The statement panel also responded that they had aimed “to keep focus on the patient safety in the use of this device. We believe there is insufficient evidence to support the widespread adopting of REBOA in both civilian trauma centers and non-trauma centers where there is no immediate access to definitive hemorrhage control.” (Trauma Surg Acute Care Open 2018; http://bit.ly/2HRTNR7.)
They noted that they do not know how long the aorta can be occluded or how long is reasonable for transport from one emergency center to a hospital with an appropriate operating or interventional suite. While emergency physicians can be trained to introduce the catheter, “more appropriate questions are, even if taught to place it, under what clinical, ethical, and system-based circumstances should it be placed at all?” They called current REBOA literature “equivocal,” with some studies showing survival benefit and others that it may worsen mortality. “We recognize that these recommendations are inconvenient and demanding for surgeons and require some professional self-restraint by emergency physicians.”

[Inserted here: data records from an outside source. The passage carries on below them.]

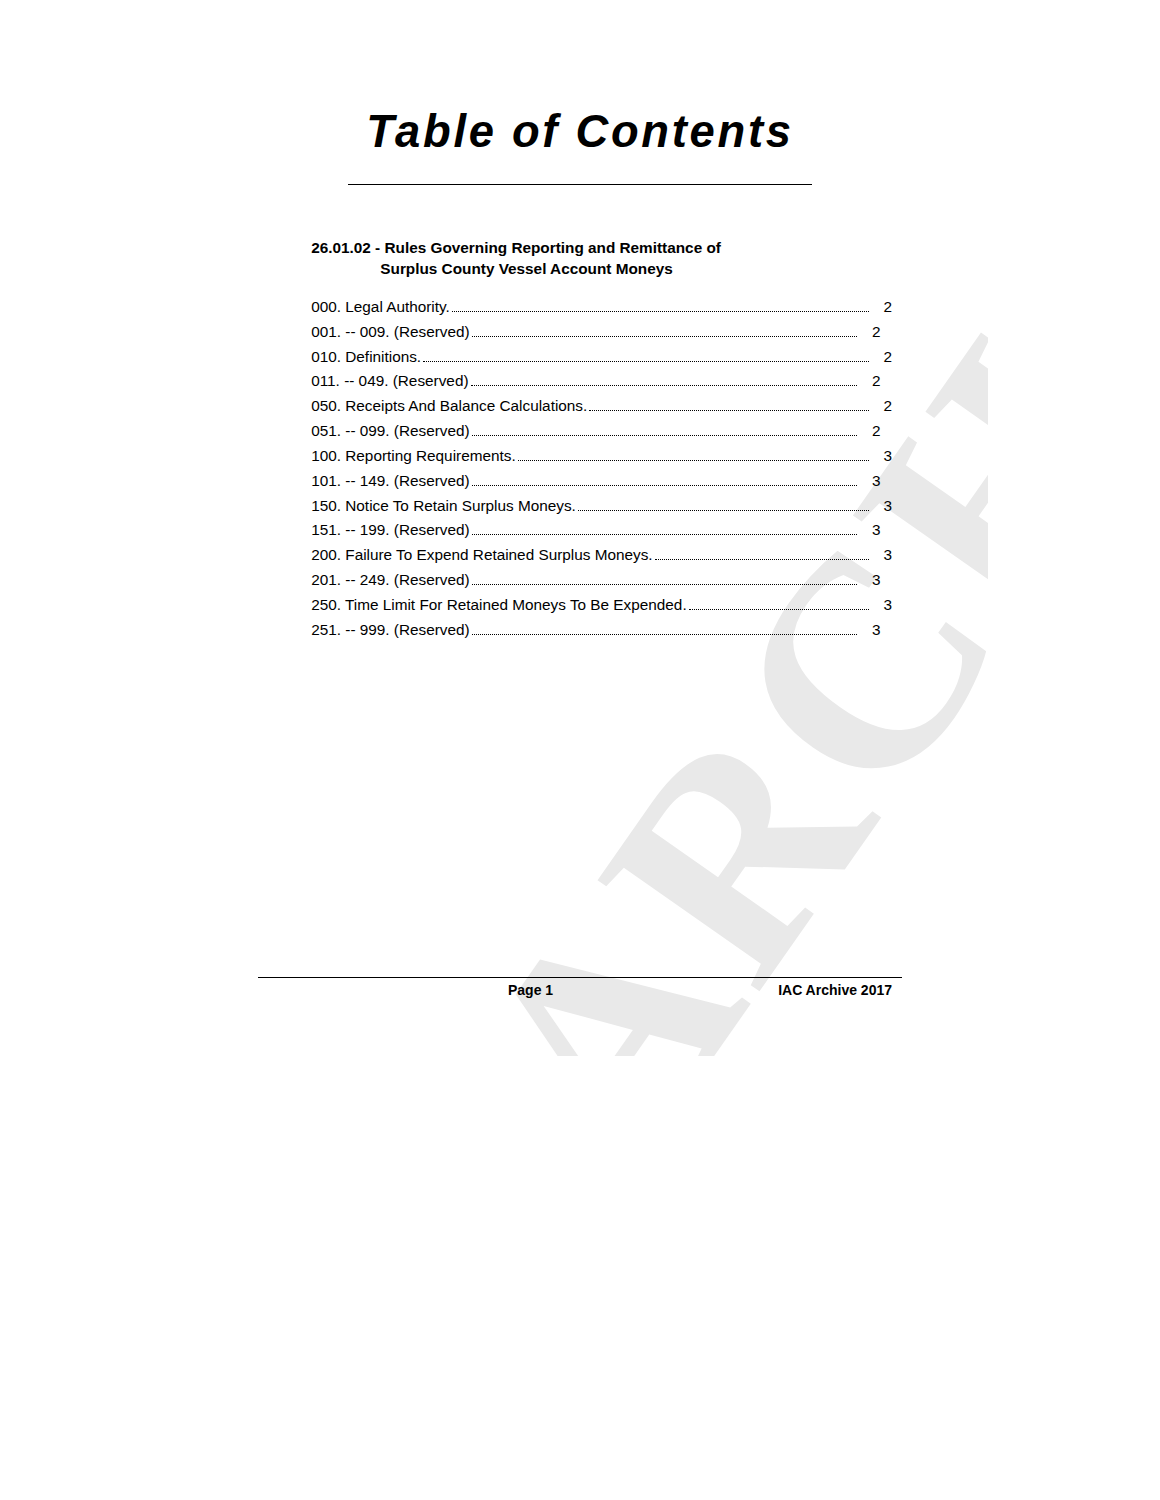ARCHIVE
Table of Contents
26.01.02 - Rules Governing Reporting and Remittance of Surplus County Vessel Account Moneys
000. Legal Authority. 2
001. -- 009. (Reserved) 2
010. Definitions. 2
011. -- 049. (Reserved) 2
050. Receipts And Balance Calculations. 2
051. -- 099. (Reserved) 2
100. Reporting Requirements. 3
101. -- 149. (Reserved) 3
150. Notice To Retain Surplus Moneys. 3
151. -- 199. (Reserved) 3
200. Failure To Expend Retained Surplus Moneys. 3
201. -- 249. (Reserved) 3
250. Time Limit For Retained Moneys To Be Expended. 3
251. -- 999. (Reserved) 3
Page 1
IAC Archive 2017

The panel, in responding to the letter from the team led by Dr. DuBose, twice said they stood by the original statement, taking care to praise military advances and personnel who brought REBOA to civilian practice. “We stand by the recommendations and fundamental message of this document which seeks to ensure patient safety with implementation of this new tool in injury care.” But they ended their response to the criticism with this: “We support an inclusive team approach including emergency physicians and surgeons who have sufficient training for REBOA placement in patients cared for in well-developed, coordinated trauma systems.”